__Exercise material__:
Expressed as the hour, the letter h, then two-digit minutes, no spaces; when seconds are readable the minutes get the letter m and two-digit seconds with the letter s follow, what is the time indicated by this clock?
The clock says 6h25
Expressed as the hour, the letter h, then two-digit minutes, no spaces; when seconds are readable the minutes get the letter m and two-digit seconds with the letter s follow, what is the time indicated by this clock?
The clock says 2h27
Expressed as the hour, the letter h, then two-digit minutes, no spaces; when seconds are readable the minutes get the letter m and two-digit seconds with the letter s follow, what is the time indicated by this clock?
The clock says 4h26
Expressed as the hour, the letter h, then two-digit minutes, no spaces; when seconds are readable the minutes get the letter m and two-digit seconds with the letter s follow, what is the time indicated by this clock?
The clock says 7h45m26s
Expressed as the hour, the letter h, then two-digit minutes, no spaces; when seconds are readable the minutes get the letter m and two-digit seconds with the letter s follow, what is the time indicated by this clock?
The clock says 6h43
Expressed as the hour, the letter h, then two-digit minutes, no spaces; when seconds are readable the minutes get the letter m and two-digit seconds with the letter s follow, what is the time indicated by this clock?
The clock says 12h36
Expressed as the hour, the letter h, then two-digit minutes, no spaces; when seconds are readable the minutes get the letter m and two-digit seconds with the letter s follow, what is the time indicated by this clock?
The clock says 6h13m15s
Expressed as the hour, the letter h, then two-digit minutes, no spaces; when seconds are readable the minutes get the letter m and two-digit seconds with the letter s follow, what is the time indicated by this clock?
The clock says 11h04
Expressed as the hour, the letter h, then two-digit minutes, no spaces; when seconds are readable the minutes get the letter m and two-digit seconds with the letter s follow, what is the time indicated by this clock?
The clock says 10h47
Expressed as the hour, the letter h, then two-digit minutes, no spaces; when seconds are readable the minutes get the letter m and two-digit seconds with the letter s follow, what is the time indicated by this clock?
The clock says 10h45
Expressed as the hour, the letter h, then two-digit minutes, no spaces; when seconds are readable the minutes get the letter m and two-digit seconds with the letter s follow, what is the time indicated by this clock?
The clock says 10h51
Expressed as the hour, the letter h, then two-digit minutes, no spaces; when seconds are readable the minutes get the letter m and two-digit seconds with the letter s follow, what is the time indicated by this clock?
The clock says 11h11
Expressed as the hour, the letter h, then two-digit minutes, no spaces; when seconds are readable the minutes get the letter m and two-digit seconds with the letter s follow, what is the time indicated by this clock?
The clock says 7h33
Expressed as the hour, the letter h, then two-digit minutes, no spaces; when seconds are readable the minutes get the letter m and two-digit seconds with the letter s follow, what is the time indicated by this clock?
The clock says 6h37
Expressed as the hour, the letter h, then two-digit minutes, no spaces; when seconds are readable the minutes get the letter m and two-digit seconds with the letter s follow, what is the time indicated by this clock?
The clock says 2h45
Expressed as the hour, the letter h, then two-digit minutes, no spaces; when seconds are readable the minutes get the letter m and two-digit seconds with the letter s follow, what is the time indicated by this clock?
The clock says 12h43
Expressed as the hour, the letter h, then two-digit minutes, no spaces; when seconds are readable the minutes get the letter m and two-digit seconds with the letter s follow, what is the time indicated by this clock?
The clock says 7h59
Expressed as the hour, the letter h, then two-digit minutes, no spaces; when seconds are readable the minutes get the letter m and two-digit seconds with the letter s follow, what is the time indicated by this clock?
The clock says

__What the task asks__:
Could you update all of the rows above so that "The clock says" is replaced with "The dial reads" wherever it appears, with nothing else changed?

__The response__:
Expressed as the hour, the letter h, then two-digit minutes, no spaces; when seconds are readable the minutes get the letter m and two-digit seconds with the letter s follow, what is the time indicated by this clock?
The dial reads 6h25
Expressed as the hour, the letter h, then two-digit minutes, no spaces; when seconds are readable the minutes get the letter m and two-digit seconds with the letter s follow, what is the time indicated by this clock?
The dial reads 2h27
Expressed as the hour, the letter h, then two-digit minutes, no spaces; when seconds are readable the minutes get the letter m and two-digit seconds with the letter s follow, what is the time indicated by this clock?
The dial reads 4h26
Expressed as the hour, the letter h, then two-digit minutes, no spaces; when seconds are readable the minutes get the letter m and two-digit seconds with the letter s follow, what is the time indicated by this clock?
The dial reads 7h45m26s
Expressed as the hour, the letter h, then two-digit minutes, no spaces; when seconds are readable the minutes get the letter m and two-digit seconds with the letter s follow, what is the time indicated by this clock?
The dial reads 6h43
Expressed as the hour, the letter h, then two-digit minutes, no spaces; when seconds are readable the minutes get the letter m and two-digit seconds with the letter s follow, what is the time indicated by this clock?
The dial reads 12h36
Expressed as the hour, the letter h, then two-digit minutes, no spaces; when seconds are readable the minutes get the letter m and two-digit seconds with the letter s follow, what is the time indicated by this clock?
The dial reads 6h13m15s
Expressed as the hour, the letter h, then two-digit minutes, no spaces; when seconds are readable the minutes get the letter m and two-digit seconds with the letter s follow, what is the time indicated by this clock?
The dial reads 11h04
Expressed as the hour, the letter h, then two-digit minutes, no spaces; when seconds are readable the minutes get the letter m and two-digit seconds with the letter s follow, what is the time indicated by this clock?
The dial reads 10h47
Expressed as the hour, the letter h, then two-digit minutes, no spaces; when seconds are readable the minutes get the letter m and two-digit seconds with the letter s follow, what is the time indicated by this clock?
The dial reads 10h45
Expressed as the hour, the letter h, then two-digit minutes, no spaces; when seconds are readable the minutes get the letter m and two-digit seconds with the letter s follow, what is the time indicated by this clock?
The dial reads 10h51
Expressed as the hour, the letter h, then two-digit minutes, no spaces; when seconds are readable the minutes get the letter m and two-digit seconds with the letter s follow, what is the time indicated by this clock?
The dial reads 11h11
Expressed as the hour, the letter h, then two-digit minutes, no spaces; when seconds are readable the minutes get the letter m and two-digit seconds with the letter s follow, what is the time indicated by this clock?
The dial reads 7h33
Expressed as the hour, the letter h, then two-digit minutes, no spaces; when seconds are readable the minutes get the letter m and two-digit seconds with the letter s follow, what is the time indicated by this clock?
The dial reads 6h37
Expressed as the hour, the letter h, then two-digit minutes, no spaces; when seconds are readable the minutes get the letter m and two-digit seconds with the letter s follow, what is the time indicated by this clock?
The dial reads 2h45
Expressed as the hour, the letter h, then two-digit minutes, no spaces; when seconds are readable the minutes get the letter m and two-digit seconds with the letter s follow, what is the time indicated by this clock?
The dial reads 12h43
Expressed as the hour, the letter h, then two-digit minutes, no spaces; when seconds are readable the minutes get the letter m and two-digit seconds with the letter s follow, what is the time indicated by this clock?
The dial reads 7h59
Expressed as the hour, the letter h, then two-digit minutes, no spaces; when seconds are readable the minutes get the letter m and two-digit seconds with the letter s follow, what is the time indicated by this clock?
The dial reads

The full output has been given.